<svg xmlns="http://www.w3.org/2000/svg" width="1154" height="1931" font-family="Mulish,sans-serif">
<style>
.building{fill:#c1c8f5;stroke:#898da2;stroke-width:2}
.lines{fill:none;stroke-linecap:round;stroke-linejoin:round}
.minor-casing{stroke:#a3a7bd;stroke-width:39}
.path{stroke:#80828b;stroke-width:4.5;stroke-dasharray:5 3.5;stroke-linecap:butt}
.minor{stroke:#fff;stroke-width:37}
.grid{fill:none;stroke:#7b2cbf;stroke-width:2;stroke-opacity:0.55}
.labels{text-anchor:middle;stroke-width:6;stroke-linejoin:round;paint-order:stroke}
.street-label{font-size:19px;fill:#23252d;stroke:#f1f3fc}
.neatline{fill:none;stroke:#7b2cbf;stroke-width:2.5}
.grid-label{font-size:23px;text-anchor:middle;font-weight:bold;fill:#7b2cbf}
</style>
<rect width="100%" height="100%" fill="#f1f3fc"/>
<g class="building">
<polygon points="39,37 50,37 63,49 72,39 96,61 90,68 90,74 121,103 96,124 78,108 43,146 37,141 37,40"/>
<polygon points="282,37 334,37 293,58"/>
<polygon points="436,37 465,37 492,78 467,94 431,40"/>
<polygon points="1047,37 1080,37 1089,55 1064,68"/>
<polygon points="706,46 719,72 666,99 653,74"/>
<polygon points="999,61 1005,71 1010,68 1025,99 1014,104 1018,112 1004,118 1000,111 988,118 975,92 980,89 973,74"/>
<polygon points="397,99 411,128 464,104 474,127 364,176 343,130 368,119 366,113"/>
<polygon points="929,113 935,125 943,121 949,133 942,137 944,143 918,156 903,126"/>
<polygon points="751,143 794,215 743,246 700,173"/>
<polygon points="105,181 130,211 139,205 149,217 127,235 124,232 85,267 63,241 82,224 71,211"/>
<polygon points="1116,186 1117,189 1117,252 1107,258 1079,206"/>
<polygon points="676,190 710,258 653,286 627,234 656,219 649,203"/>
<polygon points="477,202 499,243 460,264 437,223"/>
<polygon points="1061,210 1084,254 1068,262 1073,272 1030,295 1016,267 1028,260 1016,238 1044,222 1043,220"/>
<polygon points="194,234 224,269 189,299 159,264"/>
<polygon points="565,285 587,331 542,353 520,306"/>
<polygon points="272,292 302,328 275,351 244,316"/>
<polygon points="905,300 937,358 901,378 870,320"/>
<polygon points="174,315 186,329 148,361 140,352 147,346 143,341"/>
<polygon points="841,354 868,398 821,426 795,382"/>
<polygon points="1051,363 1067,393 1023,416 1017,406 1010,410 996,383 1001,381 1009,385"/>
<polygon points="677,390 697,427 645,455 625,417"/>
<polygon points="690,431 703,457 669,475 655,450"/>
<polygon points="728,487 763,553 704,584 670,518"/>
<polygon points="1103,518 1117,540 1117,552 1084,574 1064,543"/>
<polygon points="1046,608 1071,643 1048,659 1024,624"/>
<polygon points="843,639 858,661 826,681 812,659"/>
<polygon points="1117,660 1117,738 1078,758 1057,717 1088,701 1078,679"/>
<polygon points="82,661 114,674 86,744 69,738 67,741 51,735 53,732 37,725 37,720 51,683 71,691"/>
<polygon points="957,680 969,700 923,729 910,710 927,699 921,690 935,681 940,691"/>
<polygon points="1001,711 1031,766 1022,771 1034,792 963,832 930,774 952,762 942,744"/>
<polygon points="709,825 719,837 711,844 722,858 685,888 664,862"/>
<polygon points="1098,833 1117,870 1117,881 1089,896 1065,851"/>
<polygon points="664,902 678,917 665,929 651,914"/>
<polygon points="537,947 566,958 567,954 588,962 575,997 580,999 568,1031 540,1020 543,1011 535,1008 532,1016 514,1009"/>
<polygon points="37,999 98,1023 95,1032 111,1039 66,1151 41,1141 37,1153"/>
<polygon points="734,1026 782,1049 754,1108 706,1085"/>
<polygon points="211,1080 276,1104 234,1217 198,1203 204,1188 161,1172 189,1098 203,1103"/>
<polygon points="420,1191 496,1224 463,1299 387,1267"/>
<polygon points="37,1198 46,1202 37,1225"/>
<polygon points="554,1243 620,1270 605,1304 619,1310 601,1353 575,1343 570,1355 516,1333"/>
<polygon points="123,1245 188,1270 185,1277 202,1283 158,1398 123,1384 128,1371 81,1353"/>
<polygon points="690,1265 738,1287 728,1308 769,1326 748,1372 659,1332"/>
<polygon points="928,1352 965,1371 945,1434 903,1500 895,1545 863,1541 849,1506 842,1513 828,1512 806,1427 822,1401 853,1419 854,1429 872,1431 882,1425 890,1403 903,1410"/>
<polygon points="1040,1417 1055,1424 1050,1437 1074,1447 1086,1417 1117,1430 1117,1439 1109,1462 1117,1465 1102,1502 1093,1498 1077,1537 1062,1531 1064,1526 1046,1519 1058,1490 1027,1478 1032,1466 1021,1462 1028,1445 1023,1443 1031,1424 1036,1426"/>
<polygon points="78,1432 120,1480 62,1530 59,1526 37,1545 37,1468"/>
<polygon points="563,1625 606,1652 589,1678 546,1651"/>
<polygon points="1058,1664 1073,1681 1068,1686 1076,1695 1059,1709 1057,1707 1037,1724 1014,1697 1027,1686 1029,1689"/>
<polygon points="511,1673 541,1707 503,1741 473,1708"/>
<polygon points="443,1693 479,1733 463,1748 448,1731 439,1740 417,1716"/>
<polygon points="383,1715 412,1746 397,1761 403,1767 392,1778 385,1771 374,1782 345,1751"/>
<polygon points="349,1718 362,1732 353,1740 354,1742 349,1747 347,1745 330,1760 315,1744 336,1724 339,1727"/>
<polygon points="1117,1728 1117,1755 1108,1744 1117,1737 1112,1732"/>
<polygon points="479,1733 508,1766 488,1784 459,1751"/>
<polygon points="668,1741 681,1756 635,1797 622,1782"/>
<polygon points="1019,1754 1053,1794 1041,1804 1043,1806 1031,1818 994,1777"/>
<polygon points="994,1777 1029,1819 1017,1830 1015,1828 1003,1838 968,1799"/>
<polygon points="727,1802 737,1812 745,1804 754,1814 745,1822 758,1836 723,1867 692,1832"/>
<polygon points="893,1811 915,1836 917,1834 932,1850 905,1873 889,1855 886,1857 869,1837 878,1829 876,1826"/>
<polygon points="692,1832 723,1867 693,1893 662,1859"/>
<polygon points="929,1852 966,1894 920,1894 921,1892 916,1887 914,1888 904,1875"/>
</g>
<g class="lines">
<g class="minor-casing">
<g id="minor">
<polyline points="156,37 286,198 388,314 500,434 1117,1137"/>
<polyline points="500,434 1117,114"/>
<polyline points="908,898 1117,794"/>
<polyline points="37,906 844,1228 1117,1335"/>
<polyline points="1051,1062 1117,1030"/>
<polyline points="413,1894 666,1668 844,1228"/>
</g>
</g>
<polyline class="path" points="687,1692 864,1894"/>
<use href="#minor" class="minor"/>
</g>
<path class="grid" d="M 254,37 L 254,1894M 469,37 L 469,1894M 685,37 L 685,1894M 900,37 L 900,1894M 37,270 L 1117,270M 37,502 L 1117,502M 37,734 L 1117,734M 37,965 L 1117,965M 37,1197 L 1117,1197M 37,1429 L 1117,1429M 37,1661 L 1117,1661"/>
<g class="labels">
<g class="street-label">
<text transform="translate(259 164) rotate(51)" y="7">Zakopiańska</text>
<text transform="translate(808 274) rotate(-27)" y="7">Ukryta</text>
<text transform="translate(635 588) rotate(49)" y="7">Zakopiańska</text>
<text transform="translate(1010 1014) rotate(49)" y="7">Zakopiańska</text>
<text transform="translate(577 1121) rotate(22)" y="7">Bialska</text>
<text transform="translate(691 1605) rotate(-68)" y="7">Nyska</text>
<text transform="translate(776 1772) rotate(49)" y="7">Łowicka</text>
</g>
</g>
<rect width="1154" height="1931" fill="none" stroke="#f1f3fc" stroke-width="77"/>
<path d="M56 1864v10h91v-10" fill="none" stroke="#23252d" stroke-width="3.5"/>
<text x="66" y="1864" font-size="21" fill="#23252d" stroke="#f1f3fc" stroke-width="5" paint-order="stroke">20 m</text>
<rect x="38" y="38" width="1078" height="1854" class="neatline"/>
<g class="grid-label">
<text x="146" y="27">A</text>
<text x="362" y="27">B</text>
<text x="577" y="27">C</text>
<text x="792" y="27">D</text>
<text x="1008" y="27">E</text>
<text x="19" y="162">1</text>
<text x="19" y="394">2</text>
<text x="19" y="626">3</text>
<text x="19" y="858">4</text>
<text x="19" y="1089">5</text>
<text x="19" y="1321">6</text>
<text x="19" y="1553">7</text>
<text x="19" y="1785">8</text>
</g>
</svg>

┄┄┄┄┄┄

§ **EXERCISE INSTRUCTIONS**:
Within the data above, how many lines include the string "linecap"? Answer with the number by itself.

§ **YOUR SOLUTION**:
2